Structured pose outputs
--- START ---

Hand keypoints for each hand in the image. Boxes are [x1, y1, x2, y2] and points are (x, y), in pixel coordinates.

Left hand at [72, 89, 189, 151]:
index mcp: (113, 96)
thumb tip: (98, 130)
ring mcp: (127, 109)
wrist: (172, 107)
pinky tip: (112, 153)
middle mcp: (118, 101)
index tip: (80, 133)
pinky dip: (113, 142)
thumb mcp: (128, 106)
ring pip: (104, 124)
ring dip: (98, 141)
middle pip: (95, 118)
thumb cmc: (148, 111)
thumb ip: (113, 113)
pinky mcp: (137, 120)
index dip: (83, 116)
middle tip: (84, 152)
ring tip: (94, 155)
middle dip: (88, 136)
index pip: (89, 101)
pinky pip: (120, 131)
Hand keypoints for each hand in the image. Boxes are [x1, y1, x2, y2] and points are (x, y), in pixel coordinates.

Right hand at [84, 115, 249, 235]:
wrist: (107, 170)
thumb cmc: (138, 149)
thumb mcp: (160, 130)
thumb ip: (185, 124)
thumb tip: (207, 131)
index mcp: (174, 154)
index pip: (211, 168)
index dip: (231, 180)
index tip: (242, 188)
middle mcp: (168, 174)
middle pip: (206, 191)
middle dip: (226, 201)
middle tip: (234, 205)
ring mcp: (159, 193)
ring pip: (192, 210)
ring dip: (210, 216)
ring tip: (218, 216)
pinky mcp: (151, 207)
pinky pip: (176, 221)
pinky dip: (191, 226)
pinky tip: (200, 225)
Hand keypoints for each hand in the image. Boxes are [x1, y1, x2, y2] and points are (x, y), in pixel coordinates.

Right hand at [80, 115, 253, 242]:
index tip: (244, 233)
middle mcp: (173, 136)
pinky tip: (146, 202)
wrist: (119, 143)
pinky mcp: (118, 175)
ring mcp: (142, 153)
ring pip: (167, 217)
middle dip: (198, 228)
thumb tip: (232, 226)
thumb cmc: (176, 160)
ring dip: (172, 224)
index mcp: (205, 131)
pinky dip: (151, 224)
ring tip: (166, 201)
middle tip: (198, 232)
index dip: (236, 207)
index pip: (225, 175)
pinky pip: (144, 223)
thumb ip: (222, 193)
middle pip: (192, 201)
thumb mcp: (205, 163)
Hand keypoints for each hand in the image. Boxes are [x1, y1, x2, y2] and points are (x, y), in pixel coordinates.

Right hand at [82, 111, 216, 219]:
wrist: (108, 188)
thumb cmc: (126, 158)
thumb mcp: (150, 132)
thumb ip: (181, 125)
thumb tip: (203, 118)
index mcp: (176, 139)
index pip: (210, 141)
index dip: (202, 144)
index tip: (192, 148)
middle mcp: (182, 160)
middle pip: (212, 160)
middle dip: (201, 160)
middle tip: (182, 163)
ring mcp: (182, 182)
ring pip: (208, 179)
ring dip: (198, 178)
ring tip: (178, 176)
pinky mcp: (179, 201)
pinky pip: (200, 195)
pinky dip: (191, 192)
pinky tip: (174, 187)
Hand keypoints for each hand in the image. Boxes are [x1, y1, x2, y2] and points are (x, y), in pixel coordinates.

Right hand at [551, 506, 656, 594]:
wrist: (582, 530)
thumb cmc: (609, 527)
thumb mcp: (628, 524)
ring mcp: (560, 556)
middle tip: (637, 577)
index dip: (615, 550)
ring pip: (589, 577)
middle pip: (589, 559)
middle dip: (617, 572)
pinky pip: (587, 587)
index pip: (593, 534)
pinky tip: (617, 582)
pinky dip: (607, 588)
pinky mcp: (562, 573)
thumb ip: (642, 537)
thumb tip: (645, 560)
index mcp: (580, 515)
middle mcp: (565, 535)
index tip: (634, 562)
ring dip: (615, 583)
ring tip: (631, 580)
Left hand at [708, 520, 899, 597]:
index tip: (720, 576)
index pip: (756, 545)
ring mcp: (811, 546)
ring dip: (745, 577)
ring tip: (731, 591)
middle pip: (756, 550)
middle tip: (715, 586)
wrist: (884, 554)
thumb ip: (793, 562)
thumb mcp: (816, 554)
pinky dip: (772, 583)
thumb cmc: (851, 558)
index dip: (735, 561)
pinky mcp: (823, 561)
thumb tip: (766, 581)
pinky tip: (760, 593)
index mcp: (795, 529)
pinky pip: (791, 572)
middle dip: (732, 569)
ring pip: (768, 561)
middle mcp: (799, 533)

--- END ---

▶ **What the task asks**
Your answer should be the full set of records, printed exactly.

▶ **Final answer**
Hand keypoints for each hand in the image. Boxes are [x1, y1, x2, y2] and points are (x, y), in pixel coordinates.

Left hand at [72, 89, 189, 151]:
index mcp: (113, 96)
thumb tip: (98, 130)
ring mcp: (127, 109)
wrist: (172, 107)
pinky tip: (112, 153)
middle mcp: (118, 101)
index tip: (80, 133)
pinky dip: (113, 142)
thumb mcp: (128, 106)
ring pip: (104, 124)
ring dip: (98, 141)
middle pip: (95, 118)
thumb cmc: (148, 111)
thumb ip: (113, 113)
pinky mcp: (137, 120)
index dip: (83, 116)
middle tip: (84, 152)
ring tip: (94, 155)
middle dip: (88, 136)
index pip: (89, 101)
pinky pip: (120, 131)
Hand keypoints for each hand in the image. Boxes are [x1, y1, x2, y2] and points are (x, y), in pixel coordinates.

Right hand at [84, 115, 249, 235]:
wrist: (107, 170)
thumb cmc: (138, 149)
thumb mcp: (160, 130)
thumb ip: (185, 124)
thumb tip: (207, 131)
index mcp: (174, 154)
index pip: (211, 168)
index dip: (231, 180)
index tip: (242, 188)
middle mcp: (168, 174)
middle pip: (206, 191)
middle dip: (226, 201)
middle tip: (234, 205)
ring mcp: (159, 193)
ring pip: (192, 210)
ring dip: (210, 216)
ring tip: (218, 216)
pinky mcp: (151, 207)
pinky pip: (176, 221)
pinky dip: (191, 226)
pinky tip: (200, 225)
Hand keypoints for each hand in the image. Boxes are [x1, y1, x2, y2] and points are (x, y), in pixel coordinates.

Right hand at [80, 115, 253, 242]:
index tip: (244, 233)
middle mcp: (173, 136)
pinky tip: (146, 202)
wrist: (119, 143)
pinky mcp: (118, 175)
ring mcp: (142, 153)
ring pip: (167, 217)
middle dip: (198, 228)
thumb tip: (232, 226)
thumb cmc: (176, 160)
ring dip: (172, 224)
index mcp: (205, 131)
pinky dip: (151, 224)
ring tip: (166, 201)
middle tip: (198, 232)
index dip: (236, 207)
index pip: (225, 175)
pinky pip: (144, 223)
thumb ip: (222, 193)
middle pip: (192, 201)
thumb mcp: (205, 163)
Hand keypoints for each hand in the image. Boxes are [x1, y1, x2, y2] and points are (x, y), in pixel coordinates.

Right hand at [82, 111, 216, 219]:
wrist: (108, 188)
thumb cmc: (126, 158)
thumb mcp: (150, 132)
thumb ip: (181, 125)
thumb tip: (203, 118)
index mcp: (176, 139)
index pip: (210, 141)
index dip: (202, 144)
index tip: (192, 148)
middle mcp: (182, 160)
middle pip: (212, 160)
middle dip: (201, 160)
middle tip: (182, 163)
ring mcp: (182, 182)
ring pip: (208, 179)
ring dip: (198, 178)
ring tip: (178, 176)
pinky mcp: (179, 201)
pinky pip: (200, 195)
pinky dip: (191, 192)
pinky tip: (174, 187)
Hand keypoints for each hand in the image. Boxes are [x1, y1, x2, y2] and points are (x, y), in pixel coordinates.

Right hand at [551, 506, 656, 594]:
wrist: (582, 530)
thumb cmc: (609, 527)
thumb mcp: (628, 524)
ring mcp: (560, 556)
middle tip: (637, 577)
index dip: (615, 550)
ring pip: (589, 577)
middle pip: (589, 559)
middle dip: (617, 572)
pinky pip: (587, 587)
index pip: (593, 534)
pinky tip: (617, 582)
pinky dip: (607, 588)
pinky mcp: (562, 573)
thumb ip: (642, 537)
thumb tip: (645, 560)
index mcp: (580, 515)
middle mcp: (565, 535)
index tip: (634, 562)
ring dip: (615, 583)
ring tip: (631, 580)
Left hand at [708, 520, 899, 597]:
index tip: (720, 576)
index pip: (756, 545)
ring mcp: (811, 546)
ring dip: (745, 577)
ring tip: (731, 591)
middle pip: (756, 550)
middle tip: (715, 586)
wrist: (884, 554)
thumb ip: (793, 562)
thumb mcp: (816, 554)
pinky dip: (772, 583)
thumb cmc: (851, 558)
index dip: (735, 561)
pinky mcp: (823, 561)
thumb tip: (766, 581)
pinky tip: (760, 593)
index mcp: (795, 529)
pinky pip: (791, 572)
middle dip: (732, 569)
ring pip: (768, 561)
middle mcp: (799, 533)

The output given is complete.